### Exercise material
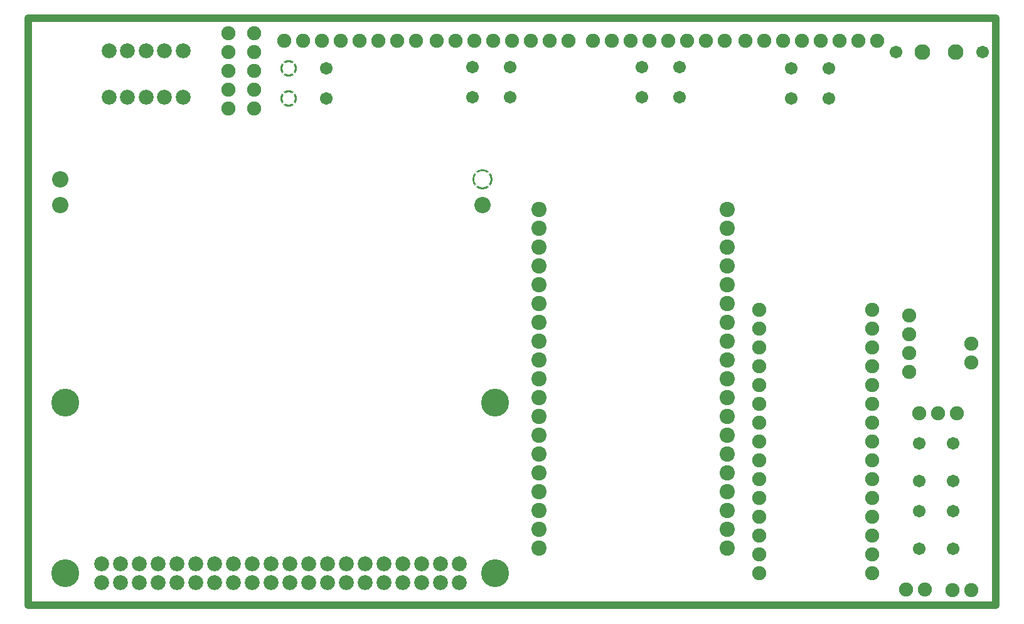
<source format=gbr>
%TF.GenerationSoftware,Altium Limited,Altium Designer,25.1.2 (22)*%
G04 Layer_Physical_Order=3*
G04 Layer_Color=128*
%FSLAX45Y45*%
%MOMM*%
%TF.SameCoordinates,50AF8CB0-8788-4631-97D4-B92DF93AA5B5*%
%TF.FilePolarity,Negative*%
%TF.FileFunction,Copper,L3,Inr,Plane*%
%TF.Part,Single*%
G01*
G75*
%TA.AperFunction,NonConductor*%
%ADD37C,1.01600*%
%TA.AperFunction,ComponentPad*%
%ADD39C,1.91600*%
%ADD40C,1.71600*%
%ADD41C,2.11600*%
%ADD42C,2.05600*%
%ADD44C,2.01600*%
%ADD46C,3.76600*%
G04:AMPARAMS|DCode=47|XSize=2.724mm|YSize=2.724mm|CornerRadius=0mm|HoleSize=0mm|Usage=FLASHONLY|Rotation=0.000|XOffset=0mm|YOffset=0mm|HoleType=Round|Shape=Relief|Width=0.254mm|Gap=0.254mm|Entries=4|*
%AMTHD47*
7,0,0,2.72400,2.21600,0.25400,45*
%
%ADD47THD47*%
%ADD48C,2.21600*%
G04:AMPARAMS|DCode=49|XSize=2.224mm|YSize=2.224mm|CornerRadius=0mm|HoleSize=0mm|Usage=FLASHONLY|Rotation=0.000|XOffset=0mm|YOffset=0mm|HoleType=Round|Shape=Relief|Width=0.254mm|Gap=0.254mm|Entries=4|*
%AMTHD49*
7,0,0,2.22400,1.71600,0.25400,45*
%
%ADD49THD49*%
D37*
X2540000Y4775200D02*
Y12700000D01*
X15595599D01*
Y4775200D02*
Y12700000D01*
X2540000Y4775200D02*
X15595599D01*
D39*
X15265401Y8051800D02*
D03*
Y8305800D02*
D03*
X5588000Y11480800D02*
D03*
Y11734800D02*
D03*
Y11988800D02*
D03*
Y12242800D02*
D03*
Y12496800D02*
D03*
X5245100Y11480800D02*
D03*
Y11734800D02*
D03*
Y11988800D02*
D03*
Y12242800D02*
D03*
Y12496800D02*
D03*
X14389101Y4991100D02*
D03*
X14643100D02*
D03*
X15011400Y4978400D02*
D03*
X15265401D02*
D03*
X12407900Y5207000D02*
D03*
Y5461000D02*
D03*
Y5715000D02*
D03*
Y5969000D02*
D03*
Y6223000D02*
D03*
Y6477000D02*
D03*
Y6731000D02*
D03*
Y6985000D02*
D03*
Y7239000D02*
D03*
Y7493000D02*
D03*
Y7747000D02*
D03*
Y8001000D02*
D03*
Y8255000D02*
D03*
Y8509000D02*
D03*
Y8763000D02*
D03*
X13931900D02*
D03*
Y8509000D02*
D03*
Y8255000D02*
D03*
Y8001000D02*
D03*
Y7747000D02*
D03*
Y7493000D02*
D03*
Y7239000D02*
D03*
Y6985000D02*
D03*
Y6731000D02*
D03*
Y6477000D02*
D03*
Y6223000D02*
D03*
Y5969000D02*
D03*
Y5715000D02*
D03*
Y5461000D02*
D03*
Y5207000D02*
D03*
X13995399Y12395200D02*
D03*
X13741400D02*
D03*
X13487399D02*
D03*
X13233400D02*
D03*
X12979401D02*
D03*
X12725400D02*
D03*
X12471400D02*
D03*
X12217400D02*
D03*
X11938000D02*
D03*
X11684000D02*
D03*
X11430000D02*
D03*
X11176000D02*
D03*
X10922000D02*
D03*
X10668000D02*
D03*
X10414000D02*
D03*
X10160000D02*
D03*
X9829800D02*
D03*
X9575800D02*
D03*
X9321800D02*
D03*
X9067800D02*
D03*
X8813800D02*
D03*
X8559800D02*
D03*
X8305800D02*
D03*
X8051800D02*
D03*
X7772400D02*
D03*
X7518400D02*
D03*
X7264400D02*
D03*
X7010400D02*
D03*
X6756400D02*
D03*
X6502400D02*
D03*
X6248400D02*
D03*
X5994400D02*
D03*
X14566901Y7366000D02*
D03*
X14820900D02*
D03*
X15074899D02*
D03*
X14427200Y8686800D02*
D03*
Y8432800D02*
D03*
Y8178800D02*
D03*
Y7924800D02*
D03*
D40*
X13347701Y12026900D02*
D03*
X12839700D02*
D03*
Y11620500D02*
D03*
X13347701D02*
D03*
X6565900Y12026900D02*
D03*
Y11620500D02*
D03*
X10820400Y12039600D02*
D03*
X11328400D02*
D03*
X10820400Y11633200D02*
D03*
X11328400D02*
D03*
X14566901Y5537200D02*
D03*
Y6045200D02*
D03*
Y6451600D02*
D03*
Y6959600D02*
D03*
X15024100Y5537200D02*
D03*
Y6045200D02*
D03*
Y6451600D02*
D03*
Y6959600D02*
D03*
X14248599Y12242800D02*
D03*
X15418600D02*
D03*
X8534400Y12039600D02*
D03*
X9042400D02*
D03*
X8534400Y11633200D02*
D03*
X9042400D02*
D03*
D41*
X14608600Y12242800D02*
D03*
X15058600D02*
D03*
D42*
X11976100Y5549900D02*
D03*
Y5803900D02*
D03*
Y10121900D02*
D03*
Y6057900D02*
D03*
Y6311900D02*
D03*
Y6565900D02*
D03*
Y6819900D02*
D03*
Y7073900D02*
D03*
Y7327900D02*
D03*
Y7581900D02*
D03*
Y7835900D02*
D03*
Y8089900D02*
D03*
Y8343900D02*
D03*
Y8597900D02*
D03*
Y8851900D02*
D03*
Y9105900D02*
D03*
Y9359900D02*
D03*
Y9613900D02*
D03*
Y9867900D02*
D03*
X9436100Y5549900D02*
D03*
Y5803900D02*
D03*
Y6057900D02*
D03*
Y6311900D02*
D03*
Y6565900D02*
D03*
Y6819900D02*
D03*
Y7073900D02*
D03*
Y7327900D02*
D03*
Y7581900D02*
D03*
Y7835900D02*
D03*
Y8089900D02*
D03*
Y8343900D02*
D03*
Y8597900D02*
D03*
Y8851900D02*
D03*
Y9105900D02*
D03*
Y9359900D02*
D03*
Y9613900D02*
D03*
Y9867900D02*
D03*
Y10121900D02*
D03*
D44*
X4131500Y12266300D02*
D03*
X3881500D02*
D03*
X4381500D02*
D03*
X4631500D02*
D03*
X3631500D02*
D03*
X4131500Y11633200D02*
D03*
X3881500D02*
D03*
X4381500D02*
D03*
X4631500D02*
D03*
X3631500D02*
D03*
X3530600Y5085700D02*
D03*
Y5339700D02*
D03*
X3784600Y5085700D02*
D03*
Y5339700D02*
D03*
X4038600Y5085700D02*
D03*
Y5339700D02*
D03*
X4292600Y5085700D02*
D03*
Y5339700D02*
D03*
X4546600Y5085700D02*
D03*
Y5339700D02*
D03*
X4800600Y5085700D02*
D03*
Y5339700D02*
D03*
X5054600Y5085700D02*
D03*
Y5339700D02*
D03*
X5308600Y5085700D02*
D03*
Y5339700D02*
D03*
X5562600Y5085700D02*
D03*
Y5339700D02*
D03*
X5816600Y5085700D02*
D03*
Y5339700D02*
D03*
X6070600Y5085700D02*
D03*
Y5339700D02*
D03*
X6324600Y5085700D02*
D03*
Y5339700D02*
D03*
X6578600Y5085700D02*
D03*
Y5339700D02*
D03*
X6832600Y5085700D02*
D03*
Y5339700D02*
D03*
X7086600Y5085700D02*
D03*
Y5339700D02*
D03*
X7340600Y5085700D02*
D03*
Y5339700D02*
D03*
X7594600Y5085700D02*
D03*
Y5339700D02*
D03*
X7848600Y5085700D02*
D03*
Y5339700D02*
D03*
X8102600Y5085700D02*
D03*
Y5339700D02*
D03*
X8356600Y5085700D02*
D03*
Y5339700D02*
D03*
D46*
X3043600Y5212700D02*
D03*
Y7512700D02*
D03*
X8843600Y5212700D02*
D03*
Y7512700D02*
D03*
D47*
X8674100Y10528300D02*
D03*
D48*
Y10178300D02*
D03*
X2971800D02*
D03*
Y10528300D02*
D03*
D49*
X6057900Y12026900D02*
D03*
Y11620500D02*
D03*
%TF.MD5,ad7e6b27813afd84eb275d9044b184b7*%
M02*

</source>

### What is required
Gather all lines from the listing above in which "Width" occurs.

### Output of the exercise
G04:AMPARAMS|DCode=47|XSize=2.724mm|YSize=2.724mm|CornerRadius=0mm|HoleSize=0mm|Usage=FLASHONLY|Rotation=0.000|XOffset=0mm|YOffset=0mm|HoleType=Round|Shape=Relief|Width=0.254mm|Gap=0.254mm|Entries=4|*
G04:AMPARAMS|DCode=49|XSize=2.224mm|YSize=2.224mm|CornerRadius=0mm|HoleSize=0mm|Usage=FLASHONLY|Rotation=0.000|XOffset=0mm|YOffset=0mm|HoleType=Round|Shape=Relief|Width=0.254mm|Gap=0.254mm|Entries=4|*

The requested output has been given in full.